[Extracted data entries]

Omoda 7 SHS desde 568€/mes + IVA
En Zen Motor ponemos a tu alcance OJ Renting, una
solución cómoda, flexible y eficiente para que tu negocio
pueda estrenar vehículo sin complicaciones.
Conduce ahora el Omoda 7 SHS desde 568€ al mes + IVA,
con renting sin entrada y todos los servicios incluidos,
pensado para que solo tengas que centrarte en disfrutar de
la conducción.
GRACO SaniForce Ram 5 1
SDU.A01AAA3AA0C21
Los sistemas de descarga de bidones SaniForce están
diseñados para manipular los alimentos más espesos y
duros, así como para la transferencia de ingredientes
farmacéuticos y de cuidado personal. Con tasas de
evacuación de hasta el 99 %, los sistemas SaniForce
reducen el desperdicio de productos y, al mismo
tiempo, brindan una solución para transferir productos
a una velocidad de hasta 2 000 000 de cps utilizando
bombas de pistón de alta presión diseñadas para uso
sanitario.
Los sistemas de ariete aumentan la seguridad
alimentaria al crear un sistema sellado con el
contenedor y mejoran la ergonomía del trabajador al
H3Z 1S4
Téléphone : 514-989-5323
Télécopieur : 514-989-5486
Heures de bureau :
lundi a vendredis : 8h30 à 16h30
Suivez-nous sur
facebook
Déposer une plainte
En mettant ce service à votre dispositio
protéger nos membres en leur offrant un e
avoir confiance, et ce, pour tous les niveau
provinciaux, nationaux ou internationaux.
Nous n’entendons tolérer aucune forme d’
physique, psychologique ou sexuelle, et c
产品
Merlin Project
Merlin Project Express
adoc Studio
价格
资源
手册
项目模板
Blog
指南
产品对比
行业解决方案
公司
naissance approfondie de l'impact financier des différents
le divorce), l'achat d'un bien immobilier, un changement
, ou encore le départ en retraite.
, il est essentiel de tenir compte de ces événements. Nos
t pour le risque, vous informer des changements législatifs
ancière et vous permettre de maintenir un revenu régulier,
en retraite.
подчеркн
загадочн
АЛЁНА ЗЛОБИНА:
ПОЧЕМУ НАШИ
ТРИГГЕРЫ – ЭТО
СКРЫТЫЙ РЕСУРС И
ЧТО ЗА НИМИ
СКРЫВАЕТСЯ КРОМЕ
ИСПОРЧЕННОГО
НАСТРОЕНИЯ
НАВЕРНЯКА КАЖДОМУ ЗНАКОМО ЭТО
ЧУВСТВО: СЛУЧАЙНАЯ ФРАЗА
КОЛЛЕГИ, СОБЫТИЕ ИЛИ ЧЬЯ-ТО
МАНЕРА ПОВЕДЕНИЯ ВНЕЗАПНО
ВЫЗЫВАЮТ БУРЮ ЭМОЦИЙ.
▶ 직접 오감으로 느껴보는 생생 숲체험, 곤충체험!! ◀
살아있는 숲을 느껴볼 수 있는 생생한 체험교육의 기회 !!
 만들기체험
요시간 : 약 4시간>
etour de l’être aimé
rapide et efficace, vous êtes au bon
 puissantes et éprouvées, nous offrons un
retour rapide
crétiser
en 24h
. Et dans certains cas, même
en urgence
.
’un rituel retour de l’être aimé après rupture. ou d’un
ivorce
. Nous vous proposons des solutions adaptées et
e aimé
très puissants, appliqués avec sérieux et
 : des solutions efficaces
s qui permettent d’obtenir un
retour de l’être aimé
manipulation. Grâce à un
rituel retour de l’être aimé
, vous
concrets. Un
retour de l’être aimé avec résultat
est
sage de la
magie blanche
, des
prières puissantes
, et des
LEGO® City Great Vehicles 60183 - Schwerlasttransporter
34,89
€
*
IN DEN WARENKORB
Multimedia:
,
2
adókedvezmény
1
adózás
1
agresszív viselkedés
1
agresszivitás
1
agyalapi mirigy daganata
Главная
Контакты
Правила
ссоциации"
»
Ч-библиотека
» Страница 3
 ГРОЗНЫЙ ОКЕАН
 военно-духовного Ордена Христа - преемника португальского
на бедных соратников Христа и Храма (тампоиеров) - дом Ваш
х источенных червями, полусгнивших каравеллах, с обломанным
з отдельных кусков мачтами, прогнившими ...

[INSTRUCTIONS FOR THE TASK] Scan the records above for the word "para" and return every line where it occurs.

[RESPONSE]
solución cómoda, flexible y eficiente para que tu negocio
pensado para que solo tengas que centrarte en disfrutar de
diseñados para manipular los alimentos más espesos y
duros, así como para la transferencia de ingredientes
tiempo, brindan una solución para transferir productos
bombas de pistón de alta presión diseñadas para uso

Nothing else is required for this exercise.